▼▼▼

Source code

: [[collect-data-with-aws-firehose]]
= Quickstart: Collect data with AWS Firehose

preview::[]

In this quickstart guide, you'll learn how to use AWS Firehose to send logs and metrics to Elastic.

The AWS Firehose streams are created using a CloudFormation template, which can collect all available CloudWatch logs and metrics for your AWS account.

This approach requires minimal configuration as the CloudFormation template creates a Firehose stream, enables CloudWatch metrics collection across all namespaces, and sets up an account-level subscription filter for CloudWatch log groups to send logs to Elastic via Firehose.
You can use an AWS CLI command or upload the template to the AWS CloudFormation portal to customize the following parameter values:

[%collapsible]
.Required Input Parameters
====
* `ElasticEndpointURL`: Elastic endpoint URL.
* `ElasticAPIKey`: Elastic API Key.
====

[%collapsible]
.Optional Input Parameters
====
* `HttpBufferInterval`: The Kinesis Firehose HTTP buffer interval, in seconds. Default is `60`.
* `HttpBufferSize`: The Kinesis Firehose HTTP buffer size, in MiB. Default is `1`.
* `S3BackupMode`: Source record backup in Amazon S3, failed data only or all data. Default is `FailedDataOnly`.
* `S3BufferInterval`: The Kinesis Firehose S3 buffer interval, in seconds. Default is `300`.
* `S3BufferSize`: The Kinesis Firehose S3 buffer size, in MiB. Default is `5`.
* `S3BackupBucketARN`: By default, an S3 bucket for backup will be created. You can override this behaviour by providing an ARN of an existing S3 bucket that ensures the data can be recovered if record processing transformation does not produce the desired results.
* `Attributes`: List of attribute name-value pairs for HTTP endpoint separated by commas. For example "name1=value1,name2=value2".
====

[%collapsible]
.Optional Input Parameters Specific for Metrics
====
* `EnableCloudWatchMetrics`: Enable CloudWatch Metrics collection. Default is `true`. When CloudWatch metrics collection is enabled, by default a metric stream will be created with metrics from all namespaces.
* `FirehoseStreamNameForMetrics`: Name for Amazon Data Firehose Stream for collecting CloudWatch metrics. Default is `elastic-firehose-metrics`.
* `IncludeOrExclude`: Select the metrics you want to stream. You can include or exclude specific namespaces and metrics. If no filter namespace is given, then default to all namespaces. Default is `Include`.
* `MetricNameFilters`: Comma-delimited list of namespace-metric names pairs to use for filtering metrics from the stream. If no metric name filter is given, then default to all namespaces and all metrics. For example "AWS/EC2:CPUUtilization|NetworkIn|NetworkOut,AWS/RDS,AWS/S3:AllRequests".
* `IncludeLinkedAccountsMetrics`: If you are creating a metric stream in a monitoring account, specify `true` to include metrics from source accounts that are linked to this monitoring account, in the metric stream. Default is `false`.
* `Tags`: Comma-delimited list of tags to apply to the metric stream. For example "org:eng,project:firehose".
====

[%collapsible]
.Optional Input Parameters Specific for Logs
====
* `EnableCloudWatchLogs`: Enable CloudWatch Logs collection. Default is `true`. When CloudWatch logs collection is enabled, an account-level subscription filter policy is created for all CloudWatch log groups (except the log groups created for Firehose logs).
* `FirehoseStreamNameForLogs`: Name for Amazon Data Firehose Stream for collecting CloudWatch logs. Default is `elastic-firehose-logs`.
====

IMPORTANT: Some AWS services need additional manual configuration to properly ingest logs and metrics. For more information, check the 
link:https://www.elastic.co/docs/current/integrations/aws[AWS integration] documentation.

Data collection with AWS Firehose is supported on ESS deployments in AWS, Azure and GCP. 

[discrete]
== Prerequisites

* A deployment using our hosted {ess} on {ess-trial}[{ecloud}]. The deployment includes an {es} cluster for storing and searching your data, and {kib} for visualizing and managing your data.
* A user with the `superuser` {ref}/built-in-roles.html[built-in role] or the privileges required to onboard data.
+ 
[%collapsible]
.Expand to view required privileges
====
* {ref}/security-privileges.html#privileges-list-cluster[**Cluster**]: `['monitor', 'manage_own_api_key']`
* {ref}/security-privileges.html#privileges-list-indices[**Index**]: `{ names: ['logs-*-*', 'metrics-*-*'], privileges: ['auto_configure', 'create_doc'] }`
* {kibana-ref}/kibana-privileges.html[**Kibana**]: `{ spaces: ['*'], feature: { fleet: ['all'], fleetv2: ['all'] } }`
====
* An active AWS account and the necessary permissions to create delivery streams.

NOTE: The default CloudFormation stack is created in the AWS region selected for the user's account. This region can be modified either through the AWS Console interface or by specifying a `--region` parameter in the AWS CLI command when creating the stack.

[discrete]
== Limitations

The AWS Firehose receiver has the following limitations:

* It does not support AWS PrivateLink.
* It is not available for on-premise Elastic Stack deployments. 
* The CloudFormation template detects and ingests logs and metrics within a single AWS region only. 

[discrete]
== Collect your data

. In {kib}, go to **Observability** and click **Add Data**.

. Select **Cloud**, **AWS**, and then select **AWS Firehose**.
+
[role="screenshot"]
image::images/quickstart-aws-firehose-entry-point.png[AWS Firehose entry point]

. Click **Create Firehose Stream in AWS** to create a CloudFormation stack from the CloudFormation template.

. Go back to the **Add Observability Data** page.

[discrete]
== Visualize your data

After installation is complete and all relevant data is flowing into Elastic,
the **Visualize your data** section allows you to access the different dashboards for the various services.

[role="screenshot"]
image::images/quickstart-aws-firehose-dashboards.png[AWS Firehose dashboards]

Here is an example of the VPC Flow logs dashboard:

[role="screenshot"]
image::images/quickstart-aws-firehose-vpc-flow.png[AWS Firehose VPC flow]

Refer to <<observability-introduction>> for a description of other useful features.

▲▲▲

▶ **WORK ORDER**
Would you please copy all lines in the data that contain the word "buffer"?

▶ **SOLUTION TO THIS TASK**
* `HttpBufferInterval`: The Kinesis Firehose HTTP buffer interval, in seconds. Default is `60`.
* `HttpBufferSize`: The Kinesis Firehose HTTP buffer size, in MiB. Default is `1`.
* `S3BufferInterval`: The Kinesis Firehose S3 buffer interval, in seconds. Default is `300`.
* `S3BufferSize`: The Kinesis Firehose S3 buffer size, in MiB. Default is `5`.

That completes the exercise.